Il faut que vous compreniez l'histoire du Nord. Le sénateur Lang et moi-même avons beaucoup d'années d'expérience avec les assemblées législatives du Nord. Le plus grand progrès qu'on a probablement fait dans le Nord a été l'épanouissement du gouvernement responsable au Yukon et dans les Territoires du Nord-Ouest, avec aussi la création du Nunavut. Ce sont là des choses remarquables, surtout dans des endroits comme le Nunavut. Sans que l'on ait eu besoin de lancer un seul harpon ou seule une flèche, toute une nouvelle juridiction s'est créée, dans laquelle les Inuits sont souverains et sont maîtres chez eux, si je peux m'exprimer ainsi. C'est tout à fait remarquable.
Il est clair à mes yeux que, quoi que fasse le gouvernement à Ottawa, et quel que puisse être votre rôle à cet égard, il vous incombe de veiller à ce que les choses soient faites du point de vue des gens du Nord. Ça marchera beaucoup mieux de cette manière. Quand je faisais partie du gouvernement du Nord, nous avions l'habitude de dire que si le gouvernement fédéral avait 100 000 $ et pouvait construire une ou deux maisons avec ça, nous-mêmes serions capables de faire mieux. Nous serions capables d'en construire quatre. Voilà quelle est l'histoire du gouvernement responsable dans le Nord. Nous, du Nord, pouvons faire ces petites choses bien mieux que le gouvernement très distant d'Ottawa.
Dans le travail que vous faites, vous devriez reconnaître que les décisions prises au sujet du Nord devraient être prises par les gens du Nord.

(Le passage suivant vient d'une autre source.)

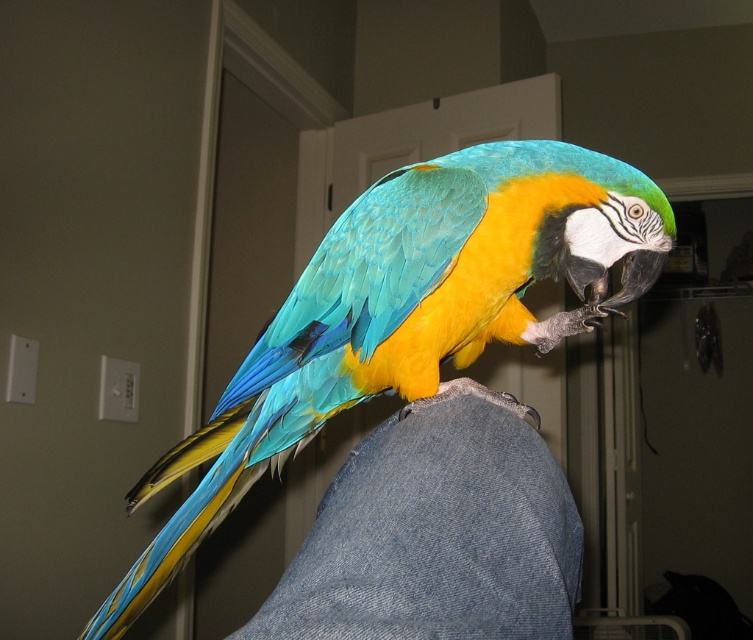
Question: Which point is farther to the camera?

Choices:
 (A) (334, 573)
 (B) (578, 330)

Answer: (B)

Question: Does shiny blue-green parrot at center have a larger size compared to faded denim jeans at center?

Choices:
 (A) yes
 (B) no

Answer: (A)

Question: Which of the following is the closest to the observer?

Choices:
 (A) shiny blue-green parrot at center
 (B) faded denim jeans at center

Answer: (B)

Question: Is shiny blue-green parrot at center below faded denim jeans at center?

Choices:
 (A) no
 (B) yes

Answer: (A)

Question: Does shiny blue-green parrot at center appear under faded denim jeans at center?

Choices:
 (A) no
 (B) yes

Answer: (A)

Question: Which point appears closest to the camera in this image?

Choices:
 (A) (473, 192)
 (B) (485, 481)

Answer: (B)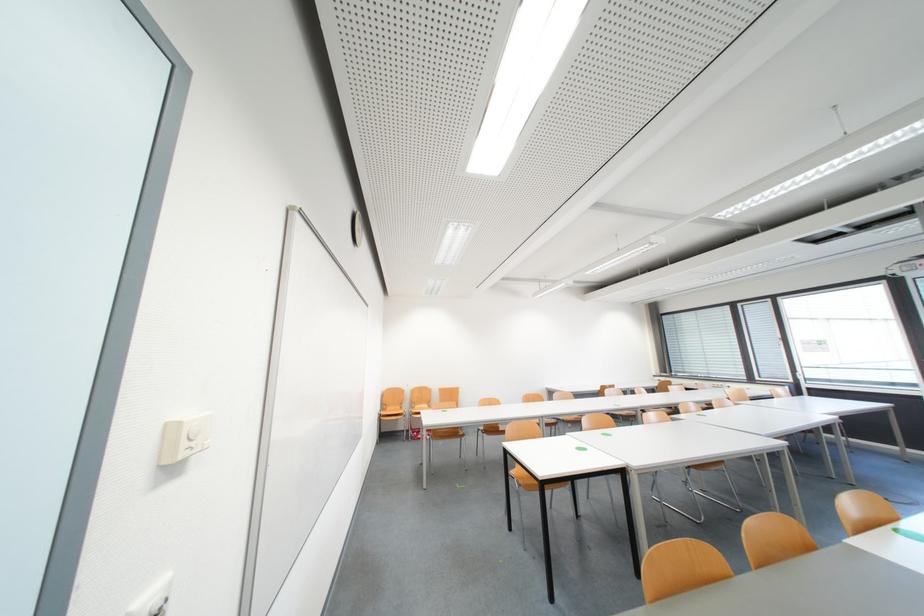
At what (x,y) coordinates should I click in order to perform the action: click on orange chair sitting surface. Please return your answer as a coordinate pair (x, y). The width and height of the screenshot is (924, 616). Looking at the image, I should click on (391, 414).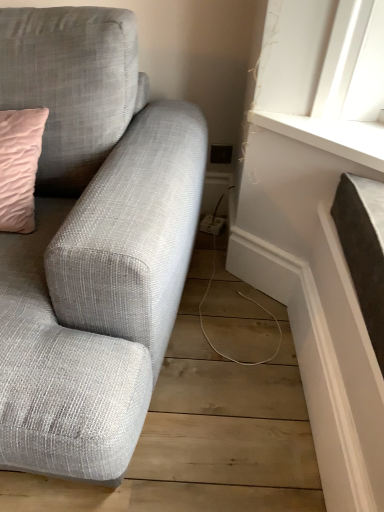
Measure the distance between point (65, 303) and camera.

Point (65, 303) and camera are 88.90 centimeters apart.

At what (x,y) coordinates should I click in order to perform the action: click on textured gray couch at left. Please return your answer as a coordinate pair (x, y). The height and width of the screenshot is (512, 384). Looking at the image, I should click on (91, 242).

This screenshot has height=512, width=384. What do you see at coordinates (91, 242) in the screenshot? I see `textured gray couch at left` at bounding box center [91, 242].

Si vous demandiez aux gens du Nord quelle est la chose la plus cruciale pour améliorer leur vie et pour reconnaître leur souveraineté, ils vous diraient que c'est la construction d'une autoroute dans la vallée du Mackenzie jusqu'à Tuktoyaktuk. Ce serait le progrès le plus important, construire des routes pour que les gens aient un meilleur accès, aient des aliments moins chers et puissent ouvrir de nouvelles régions au développement. Vous donneriez aux Canadiens du Sud la possibilité d'aller dans le Nord en automobile jusqu'à l'océan Arctique pour redescendre ensuite par le Yukon.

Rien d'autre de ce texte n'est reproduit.